5. Regular Expressions A Regular Expression is a string composed of characters. It defines a pattern for searching and matching strings. many languages include Perl, PHP, Python, JavaScript, and JScript. Regular Expressions are supported to process text. Some text editors use regular expressions to implement advanced search-replace functions. one of the regular expressions I have come into contact with is the user name and password settings and the web page knowledge, so I also need to learn this part. here we mainly use three regular expressions. The following two codes are very useful:
1. Retrieve URLs of all images in HTML (Reference: http://blog.csdn.net/smeller/article/details/7108502)
/// <Summary> /// obtain the URL of all images in HTML /// </summary> /// <param name = "sHtmlText"> HTML code </param> /// <returns> image URL list </returns> public static string [] GetHtmlImageUrlList (string sHtmlText) {// define a regular expression to match the img Tag Regex regImg = new Regex (@ "] *? \ Bsrc [\ s \ t \ r \ n] * = [\ s \ t \ r \ n] * ["']? [\ S \ t \ r \ n] * (? [^ \ s \ t \ r \ n "" '<>] *) [^ <>] *? /? [\ S \ t \ r \ n] *> ", RegexOptions. ignoreCase); // search for the matched string MatchCollection matches = regImg. matches (sHtmlText); int I = 0; string [] sUrlList = new string [matches. count]; // obtain the Match list foreach (match in matches) {sUrlList [I ++] = Match. groups ["imgUrl"]. value;} return sUrlList ;}
2. Obtain the src path of the image and save it. (Reference: http://bbs.csdn.net/topics/320001867)

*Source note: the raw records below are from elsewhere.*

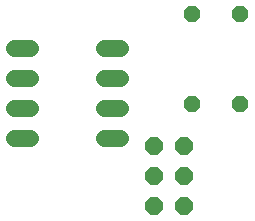
<source format=gbs>
G75*
G70*
%OFA0B0*%
%FSLAX24Y24*%
%IPPOS*%
%LPD*%
%AMOC8*
5,1,8,0,0,1.08239X$1,22.5*
%
%ADD10OC8,0.0600*%
%ADD11C,0.0560*%
%ADD12OC8,0.0560*%
D10*
X005881Y004881D03*
X005881Y005881D03*
X005881Y006881D03*
X006881Y006881D03*
X006881Y005881D03*
X006881Y004881D03*
D11*
X004741Y007131D02*
X004221Y007131D01*
X004221Y008131D02*
X004741Y008131D01*
X004741Y009131D02*
X004221Y009131D01*
X004221Y010131D02*
X004741Y010131D01*
X001741Y010131D02*
X001221Y010131D01*
X001221Y009131D02*
X001741Y009131D01*
X001741Y008131D02*
X001221Y008131D01*
X001221Y007131D02*
X001741Y007131D01*
D12*
X007131Y008281D03*
X008731Y008281D03*
X008731Y011281D03*
X007131Y011281D03*
M02*

</source>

/// <Summary> /// obtain the image path and store it. /// </summary> /// <param name = "M_Content"> content to be retrieved </param >/// <returns> IList </returns> public static IList <string> GetPicPath (string M_Content) {IList <string> im = new List <string> (); // defines a generic character class Regex reg = new Regex (@ " [^ ""] *) "" [^>] *> ", RegexOptions. ignoreCase); MatchCollection mc = reg. matches (M_Content); // you can specify the string foreach (Match m in mc) {im. add (m. groups ["src"]. value);} return im ;}
Vi. Summary This article mainly explains how to obtain URLs and download images from web crawlers in C # network knowledge. It clearly tells you that you need to browse the Web page to obtain URLs first, at least obtain the HTML content of the webpage. Obtain the <A href> </A> content through A simple regular expression; if you want to download an image, you need to get the image URL get the src URL. After you download the image from this URL, you can use a regular expression to obtain the image, many download methods can be used. Here, file streams are used. It is best to use multiple threads and other batch download methods.(Free of charge: Http://download.csdn.net/detail/eastmount/6355125)
This document mainly introduces some basic network knowledge. At the same time, I am constantly studying and explaining the two basic concepts of regular expressions and web pages. finally, I would like to thank the bloggers and some people on the website in this article. I hope this article will be helpful to everyone. If there are any errors or deficiencies in this article, please ask Hai Han.